Berichte
Böser Wolf mit Kuschelfaktor
Drama Group des Ostendorf-Gymnasiums erkundete die Märchenwelt
Von Helga Wissing
Die Hexe möchte nicht mehr böse sein, die Sleeping Beauty hat es satt, in ihrem Turm untätig auf den Prinzen zu warten, und derselbige entpuppt sich als ziemliches Weichei. Im englischsprachigen Stück „Between the Lines“, das sich die Drama Group des Ostendorf-Gymnasium als Beitrag für die „Schultheatertage“ ausgesucht hat, wird einiges auf den Kopf gestellt.
Hier erlebt man nämlich nicht das, was in den Märchenbüchern steht, sondern die Geschichten zwischen den Zeilen. Damit kann sich allerdings der Narrator, sehr überzeugend dargestellt von Marvin Grunwald, erst mal gar nicht abfinden. Der sieht die Welt nämlich nur in schwarz und weiß. Er will nicht, dass die Guten und die Bösen Freunde werden. „So funktionieren klassische Märchen nicht“, ist seine Meinung.

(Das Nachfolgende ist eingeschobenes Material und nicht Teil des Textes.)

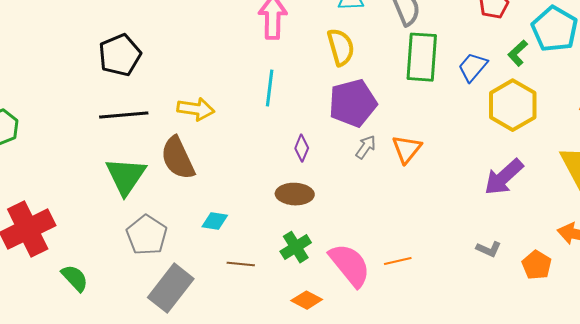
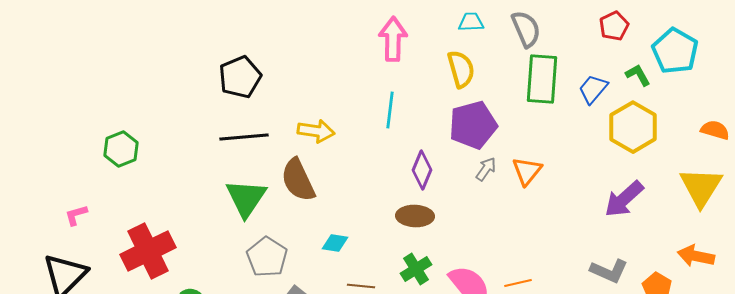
green L-shape: (518, 53) -> (638, 75), turned 104
purple diamond: (302, 148) -> (422, 170), size x1.4
gray L-shape: (489, 249) -> (609, 271), size x1.5

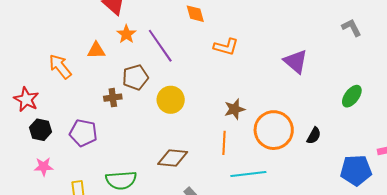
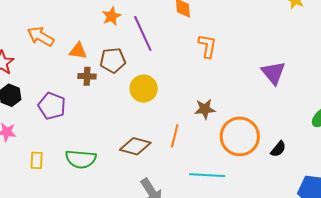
orange L-shape: (226, 47) -> (207, 46), turned -105
orange triangle: (96, 50) -> (78, 51), moved
orange arrow: (60, 66) -> (41, 36), turned -32
orange line: (224, 143) -> (175, 136), moved

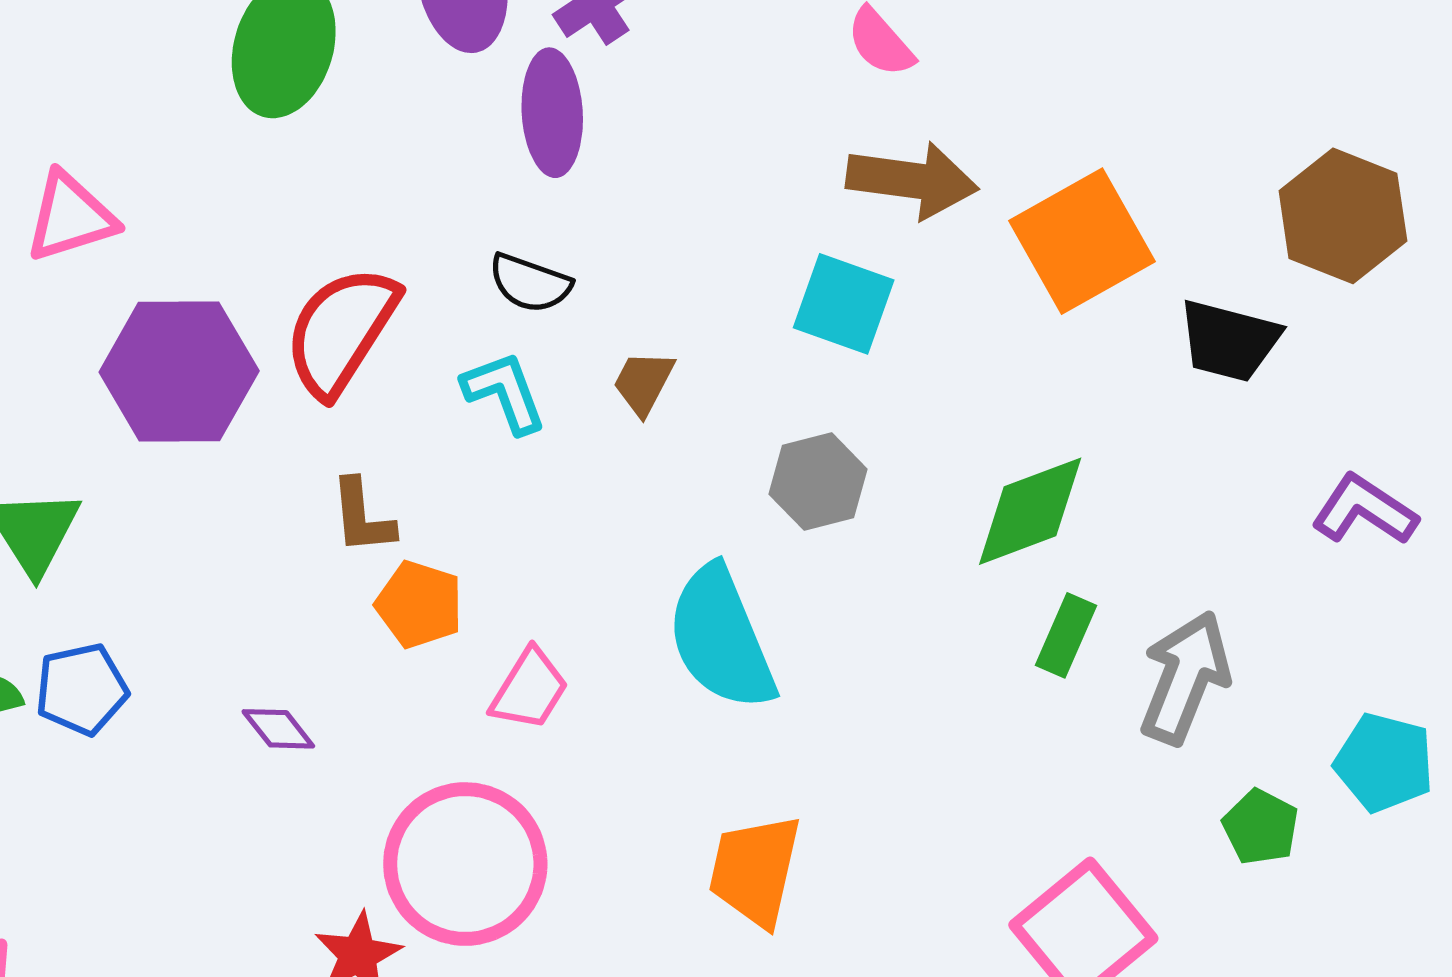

Und dann gerät alles aus den Fugen. Snow White (Aliya Biblis), Little Red Ridinghood (Amelie Becker) und die Sleeping Beauty (Kim Schulz) bekämpfen gemeinsam den Drachen. Die Wicked Witch (Wiebke Struthoff) macht Cinderella (Madeleine Hesse) Komplimente über ihre hübsche Nase und fegt gemeinsam mit ihr den Boden, während diese ihrerseits die schönen Knie der Hexe lobt.
Der Wolf möchte nicht mehr böse, sondern viel lieber „friendly“ und am allerliebsten der „lovable Antagonist“ sein. Und auch die Step-Mother (ausdrucksstark verkörpert von Lina Buckow) entspricht so gar nicht dem gängigen Klischee. Zu allem Überfluss geraten dann auch noch einige Kinder in die Märchenwelt und wundern sich zunächst darüber, dass hier so gar nichts ihren Erwartungen entspricht.
Das Spiel mit den Klischees sorgt nicht nur im Publikum für Erheiterung, sondern bereitet offenbar auch den jungen Darstellern selbst viel Vergnügen. Erfrischend ist ihr Spiel, die englischen Texte gehen allen locker von den Lippen. Der eine oder andere kleine Texthänger wird fröhlich übergangen. Eine Überraschung gibt’s noch, als sich der Junge Devin (Finja Süwolto) am Ende als Mädchen entpuppt.
Trotz aller Komik bleibt die Botschaft nicht auf der Strecke. Es geht um den Blick über den Tellerrand, Akzeptanz und Toleranz gegenüber dem Anderssein und den Mut, die eigene Rolle zu überdenken und notfalls zu verändern.
Und irgendwann verändert sich auch die Sichtweise des Narrators: Eine „Welt aus Technicolor“ besiegt die Welt in schwarz und weiß. Schöne Klangeffekte, dramatischer Trockennebel, sorgsam ausgewählte Hintergrundbilder und fantasievolle Kostüme machen aus dieser Inszenierung, für die die Kinder mit ihren Lehrerinnen Annette Hesse und Kristina Hölker über ein halbes Jahr geprobt haben, ein bezauberndes Erlebnis. Immer wieder gibt’s Zwischenapplaus und am Ende den verdienten Beifall.
Statt sich zu bekämpfen oder gar aufzufressen, schließen die Märchengestalten einen Freundschaftspakt.